[[ Extracted material open ]]

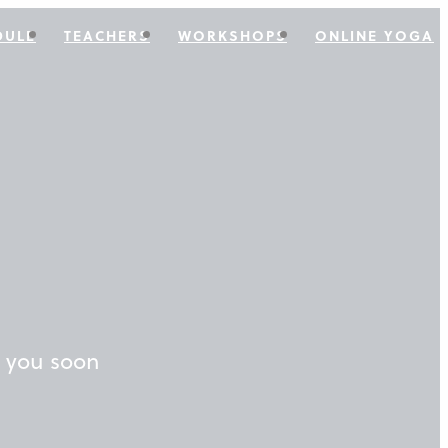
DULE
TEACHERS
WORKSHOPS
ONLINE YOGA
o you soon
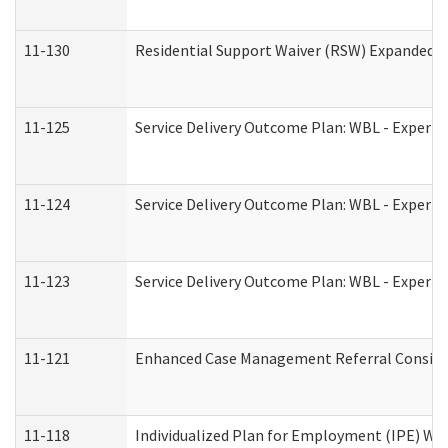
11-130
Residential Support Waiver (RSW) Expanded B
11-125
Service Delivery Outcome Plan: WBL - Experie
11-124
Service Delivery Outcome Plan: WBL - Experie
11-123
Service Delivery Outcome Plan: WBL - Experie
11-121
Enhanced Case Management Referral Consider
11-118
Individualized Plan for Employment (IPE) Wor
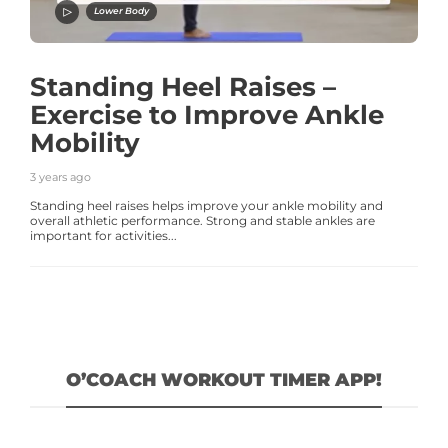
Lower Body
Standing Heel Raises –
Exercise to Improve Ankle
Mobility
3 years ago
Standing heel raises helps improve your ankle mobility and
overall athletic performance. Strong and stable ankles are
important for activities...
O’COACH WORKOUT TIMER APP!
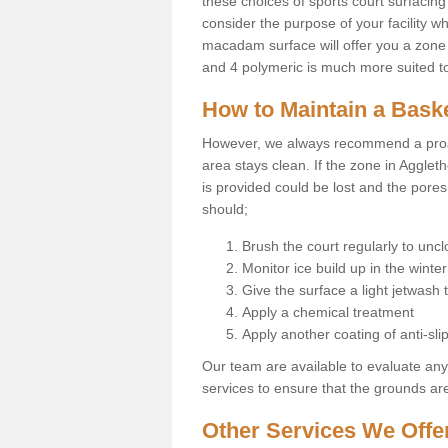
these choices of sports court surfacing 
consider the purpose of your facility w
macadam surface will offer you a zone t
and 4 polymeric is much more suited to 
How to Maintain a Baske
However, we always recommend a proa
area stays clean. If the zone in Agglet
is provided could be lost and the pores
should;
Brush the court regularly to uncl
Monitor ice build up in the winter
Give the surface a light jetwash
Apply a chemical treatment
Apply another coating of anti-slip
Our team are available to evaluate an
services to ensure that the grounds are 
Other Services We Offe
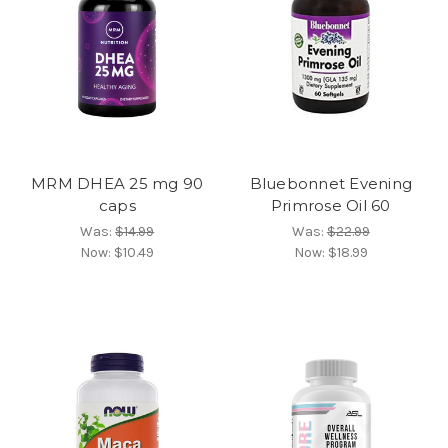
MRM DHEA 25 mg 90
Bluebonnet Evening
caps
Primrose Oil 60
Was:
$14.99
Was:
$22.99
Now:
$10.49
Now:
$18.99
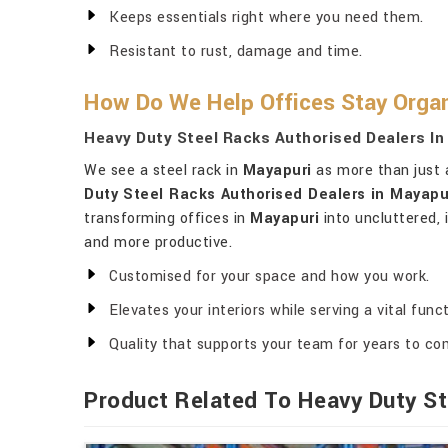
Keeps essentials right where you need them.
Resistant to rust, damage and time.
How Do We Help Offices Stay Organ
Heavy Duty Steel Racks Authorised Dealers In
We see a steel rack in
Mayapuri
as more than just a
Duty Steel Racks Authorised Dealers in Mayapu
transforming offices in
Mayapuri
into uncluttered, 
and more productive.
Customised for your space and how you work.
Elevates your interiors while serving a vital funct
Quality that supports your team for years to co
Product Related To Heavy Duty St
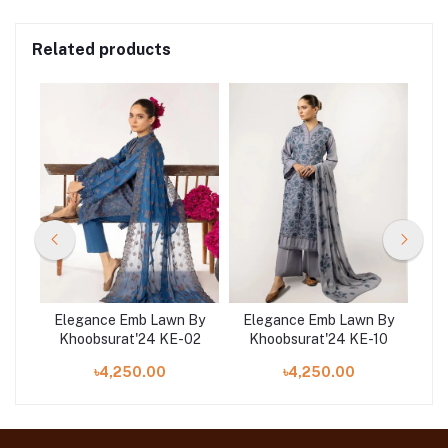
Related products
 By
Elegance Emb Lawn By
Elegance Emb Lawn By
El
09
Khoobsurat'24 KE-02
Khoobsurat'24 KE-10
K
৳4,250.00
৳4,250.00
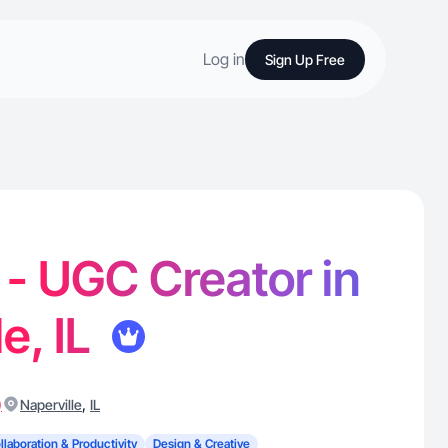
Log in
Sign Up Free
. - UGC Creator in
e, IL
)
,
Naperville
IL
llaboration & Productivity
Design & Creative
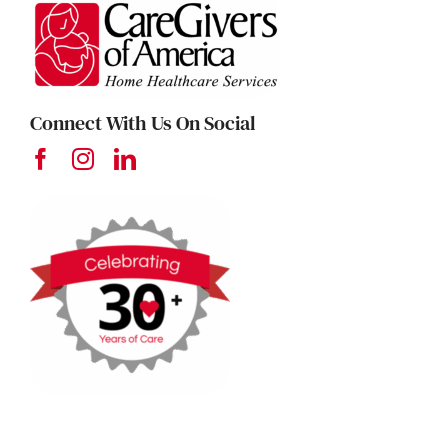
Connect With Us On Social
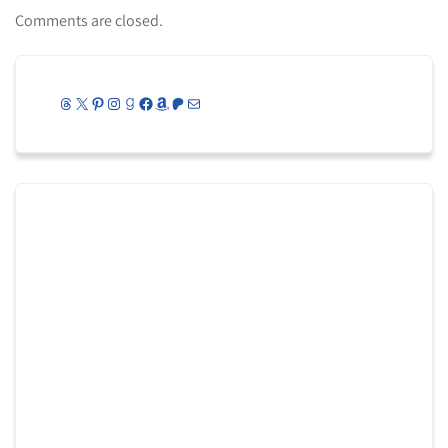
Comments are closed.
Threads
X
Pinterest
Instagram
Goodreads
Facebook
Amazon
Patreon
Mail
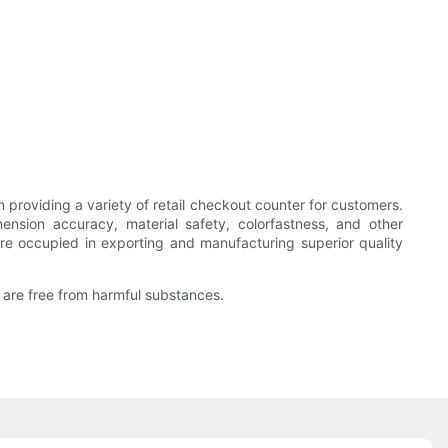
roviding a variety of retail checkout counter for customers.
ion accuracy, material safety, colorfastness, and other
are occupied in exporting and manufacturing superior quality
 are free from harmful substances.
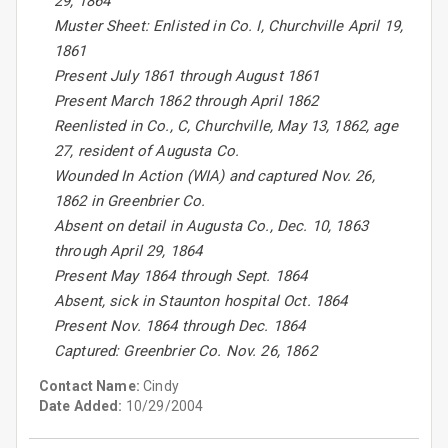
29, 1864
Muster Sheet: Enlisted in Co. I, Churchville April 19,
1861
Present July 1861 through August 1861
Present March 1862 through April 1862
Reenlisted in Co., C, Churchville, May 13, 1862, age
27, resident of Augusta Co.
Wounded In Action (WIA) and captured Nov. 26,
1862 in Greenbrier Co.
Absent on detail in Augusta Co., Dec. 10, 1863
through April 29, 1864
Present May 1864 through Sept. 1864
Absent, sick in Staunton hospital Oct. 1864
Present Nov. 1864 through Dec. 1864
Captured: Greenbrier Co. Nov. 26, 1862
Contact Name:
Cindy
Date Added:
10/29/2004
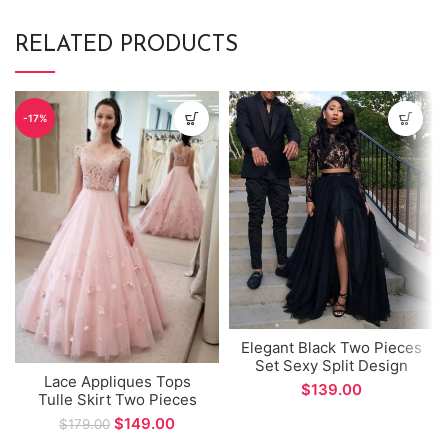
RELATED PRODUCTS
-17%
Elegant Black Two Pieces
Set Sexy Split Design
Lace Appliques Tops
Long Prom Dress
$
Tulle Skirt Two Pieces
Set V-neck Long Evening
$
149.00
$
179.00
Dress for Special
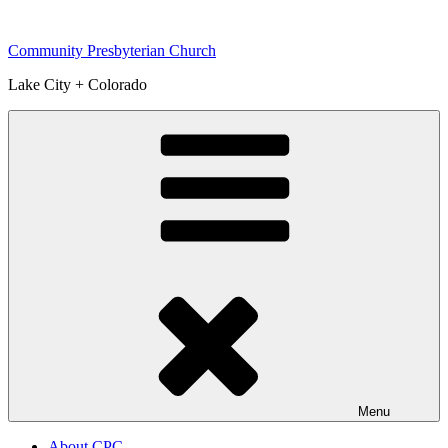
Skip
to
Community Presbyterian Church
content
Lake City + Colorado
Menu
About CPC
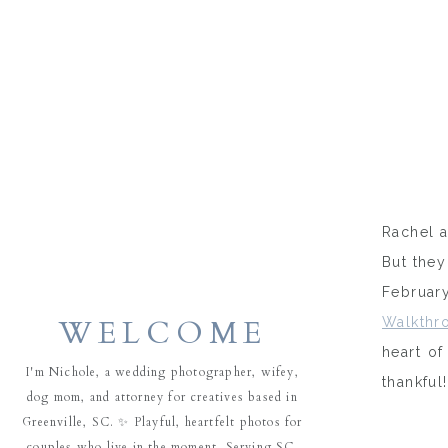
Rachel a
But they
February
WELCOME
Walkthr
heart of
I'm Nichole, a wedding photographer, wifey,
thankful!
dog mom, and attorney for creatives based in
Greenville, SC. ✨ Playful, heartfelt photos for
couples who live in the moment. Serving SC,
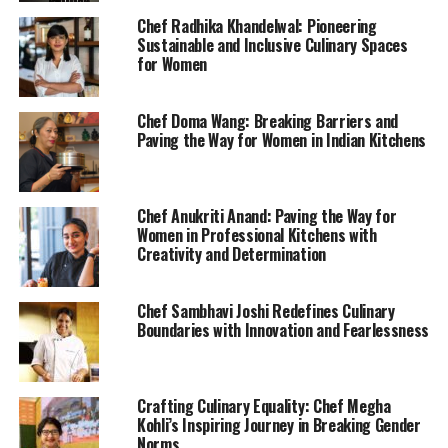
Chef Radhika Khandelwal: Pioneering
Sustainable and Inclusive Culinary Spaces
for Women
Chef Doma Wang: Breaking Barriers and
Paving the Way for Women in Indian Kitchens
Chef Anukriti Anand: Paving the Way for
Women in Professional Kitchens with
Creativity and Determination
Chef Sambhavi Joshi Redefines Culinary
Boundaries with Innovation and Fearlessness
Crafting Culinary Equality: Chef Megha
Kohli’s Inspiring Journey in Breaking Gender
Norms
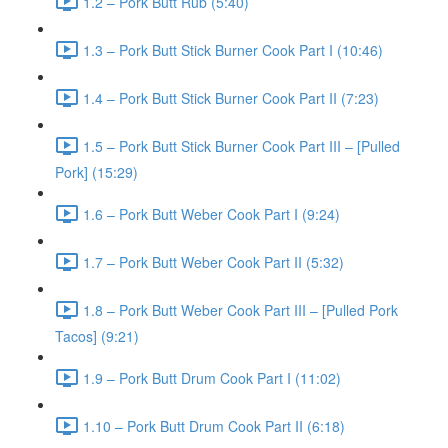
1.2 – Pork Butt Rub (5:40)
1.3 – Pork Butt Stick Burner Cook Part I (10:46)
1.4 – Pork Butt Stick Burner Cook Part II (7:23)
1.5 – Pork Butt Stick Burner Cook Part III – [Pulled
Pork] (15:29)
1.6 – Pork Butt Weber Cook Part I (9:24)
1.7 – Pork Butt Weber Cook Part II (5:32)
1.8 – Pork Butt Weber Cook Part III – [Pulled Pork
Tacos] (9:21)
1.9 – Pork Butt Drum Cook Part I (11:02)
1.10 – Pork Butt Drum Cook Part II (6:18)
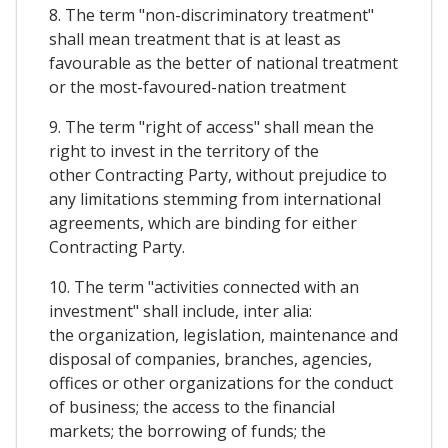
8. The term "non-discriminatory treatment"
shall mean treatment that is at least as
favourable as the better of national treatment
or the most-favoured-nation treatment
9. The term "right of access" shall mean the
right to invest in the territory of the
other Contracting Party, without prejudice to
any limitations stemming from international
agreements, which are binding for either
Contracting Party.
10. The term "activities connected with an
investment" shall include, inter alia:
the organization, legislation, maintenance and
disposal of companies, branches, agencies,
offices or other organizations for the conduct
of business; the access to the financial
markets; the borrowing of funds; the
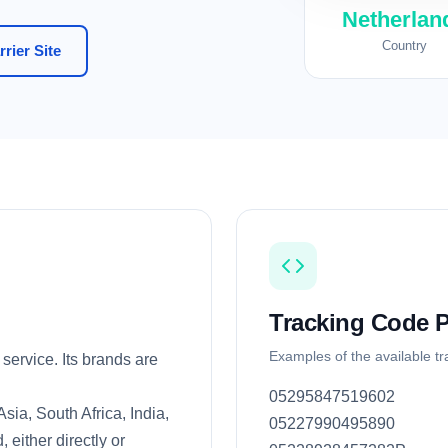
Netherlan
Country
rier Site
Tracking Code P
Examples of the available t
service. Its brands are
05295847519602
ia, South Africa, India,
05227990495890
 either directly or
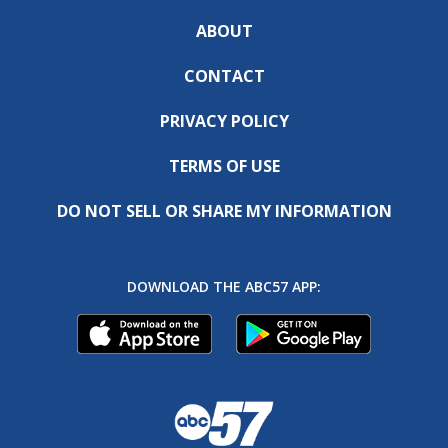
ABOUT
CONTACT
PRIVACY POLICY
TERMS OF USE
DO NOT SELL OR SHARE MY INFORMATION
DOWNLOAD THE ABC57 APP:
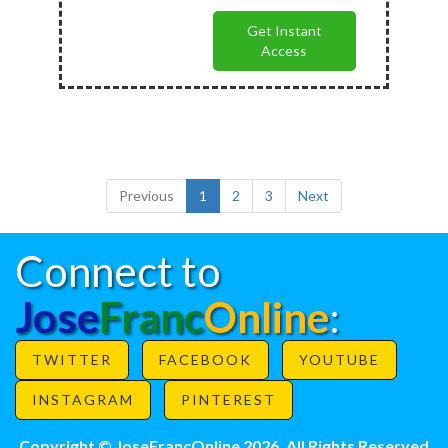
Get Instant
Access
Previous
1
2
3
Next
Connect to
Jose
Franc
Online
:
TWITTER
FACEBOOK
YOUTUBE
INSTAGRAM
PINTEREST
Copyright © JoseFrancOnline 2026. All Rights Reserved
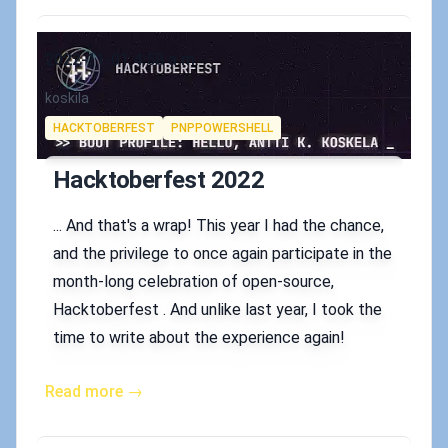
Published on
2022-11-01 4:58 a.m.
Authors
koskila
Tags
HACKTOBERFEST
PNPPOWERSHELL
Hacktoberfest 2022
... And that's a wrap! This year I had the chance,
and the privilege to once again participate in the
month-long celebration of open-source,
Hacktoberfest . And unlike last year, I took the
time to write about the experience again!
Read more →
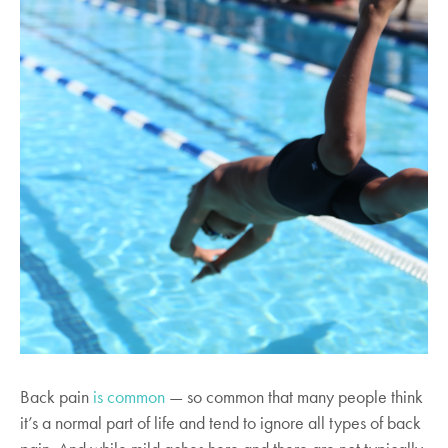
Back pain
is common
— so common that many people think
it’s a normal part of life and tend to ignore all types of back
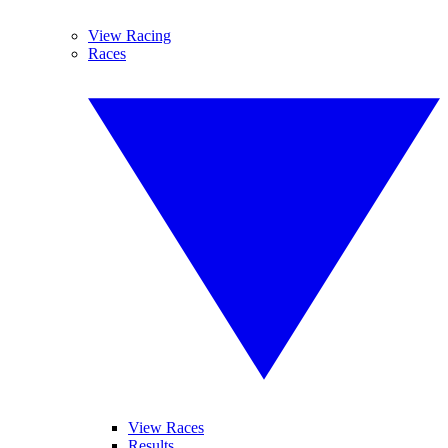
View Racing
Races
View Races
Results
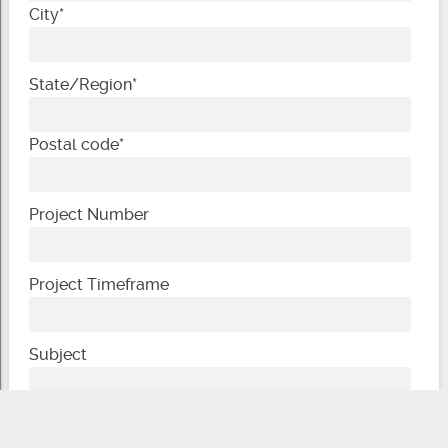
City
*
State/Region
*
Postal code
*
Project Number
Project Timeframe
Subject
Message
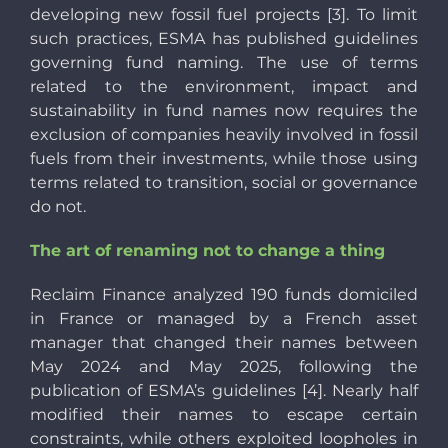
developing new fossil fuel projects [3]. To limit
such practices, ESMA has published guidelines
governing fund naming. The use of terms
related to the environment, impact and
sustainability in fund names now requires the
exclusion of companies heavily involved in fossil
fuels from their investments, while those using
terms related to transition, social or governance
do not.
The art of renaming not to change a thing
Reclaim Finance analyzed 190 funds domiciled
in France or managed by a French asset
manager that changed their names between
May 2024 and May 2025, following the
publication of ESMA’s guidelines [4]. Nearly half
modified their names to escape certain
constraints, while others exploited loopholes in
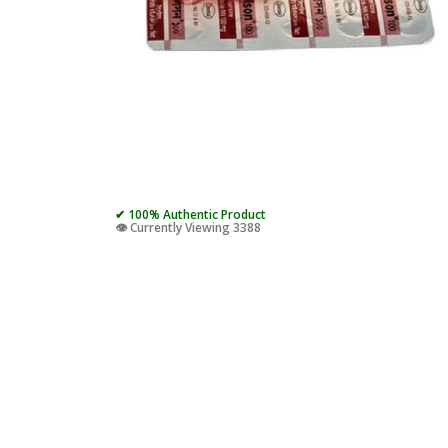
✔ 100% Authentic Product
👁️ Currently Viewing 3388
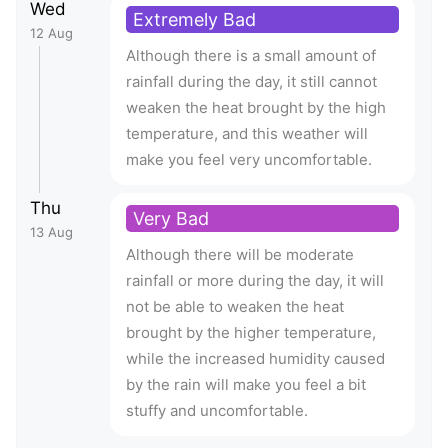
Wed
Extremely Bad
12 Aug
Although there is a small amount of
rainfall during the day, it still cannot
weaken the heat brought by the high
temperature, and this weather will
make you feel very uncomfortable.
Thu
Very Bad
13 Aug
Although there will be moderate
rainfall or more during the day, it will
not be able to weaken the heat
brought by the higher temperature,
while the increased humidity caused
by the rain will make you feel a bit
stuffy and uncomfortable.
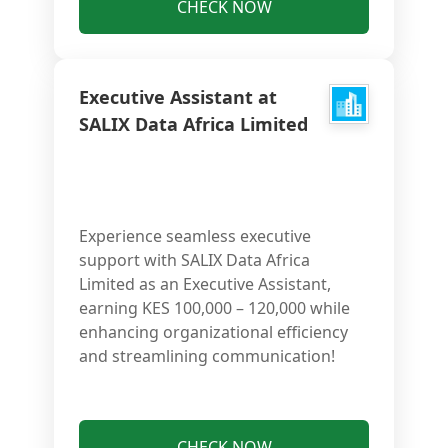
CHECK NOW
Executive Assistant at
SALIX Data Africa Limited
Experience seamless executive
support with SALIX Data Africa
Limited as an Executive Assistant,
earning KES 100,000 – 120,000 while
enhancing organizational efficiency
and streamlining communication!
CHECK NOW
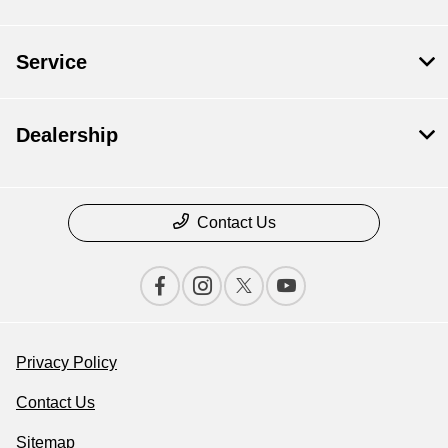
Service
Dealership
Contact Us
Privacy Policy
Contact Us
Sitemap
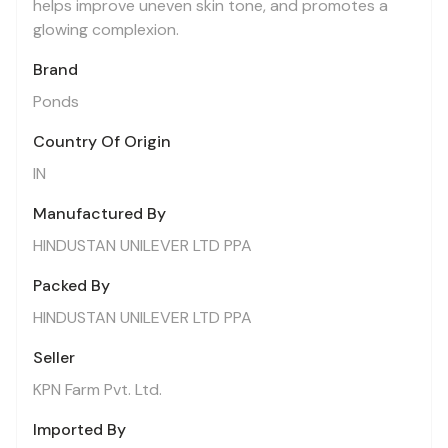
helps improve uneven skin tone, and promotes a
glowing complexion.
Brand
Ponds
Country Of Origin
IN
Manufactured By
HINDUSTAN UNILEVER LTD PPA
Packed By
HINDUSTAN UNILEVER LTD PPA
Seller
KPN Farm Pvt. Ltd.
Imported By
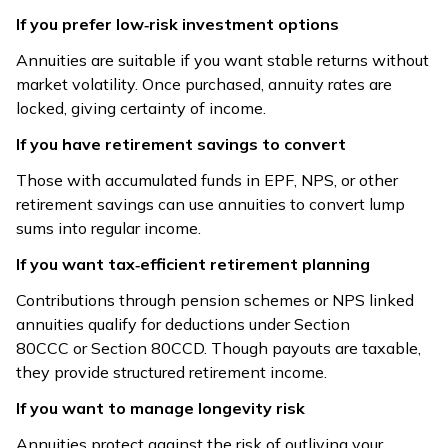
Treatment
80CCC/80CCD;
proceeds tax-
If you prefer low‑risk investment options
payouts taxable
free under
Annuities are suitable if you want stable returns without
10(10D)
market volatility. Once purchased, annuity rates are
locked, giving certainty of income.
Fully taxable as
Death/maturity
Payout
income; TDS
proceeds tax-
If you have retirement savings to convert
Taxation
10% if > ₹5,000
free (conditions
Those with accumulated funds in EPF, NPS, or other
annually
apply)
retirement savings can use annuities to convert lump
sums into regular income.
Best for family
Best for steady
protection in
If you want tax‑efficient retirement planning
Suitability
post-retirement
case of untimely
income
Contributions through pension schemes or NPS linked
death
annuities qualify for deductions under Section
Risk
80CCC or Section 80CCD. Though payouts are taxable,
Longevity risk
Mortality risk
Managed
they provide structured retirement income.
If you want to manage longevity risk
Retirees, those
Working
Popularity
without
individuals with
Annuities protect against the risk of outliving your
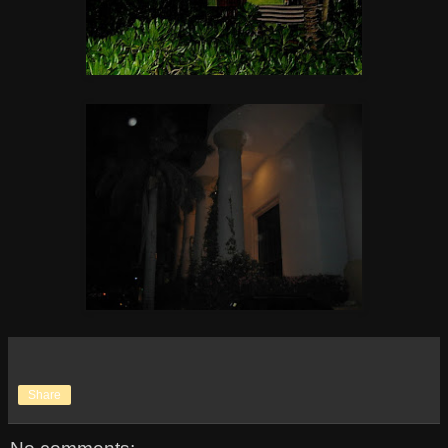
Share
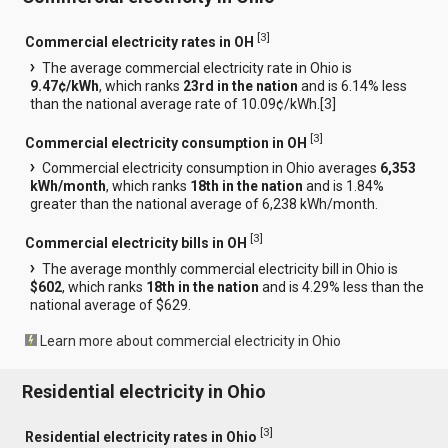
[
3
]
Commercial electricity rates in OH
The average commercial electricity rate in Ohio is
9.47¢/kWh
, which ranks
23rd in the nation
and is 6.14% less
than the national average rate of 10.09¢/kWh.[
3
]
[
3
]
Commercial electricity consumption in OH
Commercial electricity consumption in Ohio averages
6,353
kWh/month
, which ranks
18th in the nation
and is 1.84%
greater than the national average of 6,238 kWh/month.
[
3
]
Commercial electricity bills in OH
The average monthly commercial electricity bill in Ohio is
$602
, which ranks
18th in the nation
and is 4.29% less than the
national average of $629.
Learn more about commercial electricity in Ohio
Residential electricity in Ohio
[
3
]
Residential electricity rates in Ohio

[[ Extracted material closed ]]

**Instructions to follow**.
Set down again, exactly, the lines of the material above from its first line to the one with "and more productive.", inclusive. Leave the pictures out.

**Task solution**.
DULE
TEACHERS
WORKSHOPS
ONLINE YOGA
o you soon
11-130
Residential Support Waiver (RSW) Expanded B
11-125
Service Delivery Outcome Plan: WBL - Experie
11-124
Service Delivery Outcome Plan: WBL - Experie
11-123
Service Delivery Outcome Plan: WBL - Experie
11-121
Enhanced Case Management Referral Consider
11-118
Individualized Plan for Employment (IPE) Wor
Lower Body
Standing Heel Raises –
Exercise to Improve Ankle
Mobility
3 years ago
Standing heel raises helps improve your ankle mobility and
overall athletic performance. Strong and stable ankles are
important for activities...
O’COACH WORKOUT TIMER APP!
these choices of sports court surfacing 
consider the purpose of your facility w
macadam surface will offer you a zone t
and 4 polymeric is much more suited to 
How to Maintain a Baske
However, we always recommend a proa
area stays clean. If the zone in Agglet
is provided could be lost and the pores
should;
Brush the court regularly to uncl
Monitor ice build up in the winter
Give the surface a light jetwash
Apply a chemical treatment
Apply another coating of anti-slip
Our team are available to evaluate an
services to ensure that the grounds are 
Other Services We Offe
MRM DHEA 25 mg 90
Bluebonnet Evening
caps
Primrose Oil 60
Was:
$14.99
Was:
$22.99
Now:
$10.49
Now:
$18.99
Keeps essentials right where you need them.
Resistant to rust, damage and time.
How Do We Help Offices Stay Organ
Heavy Duty Steel Racks Authorised Dealers In
We see a steel rack in
Mayapuri
as more than just a
Duty Steel Racks Authorised Dealers in Mayapu
transforming offices in
Mayapuri
into uncluttered, 
and more productive.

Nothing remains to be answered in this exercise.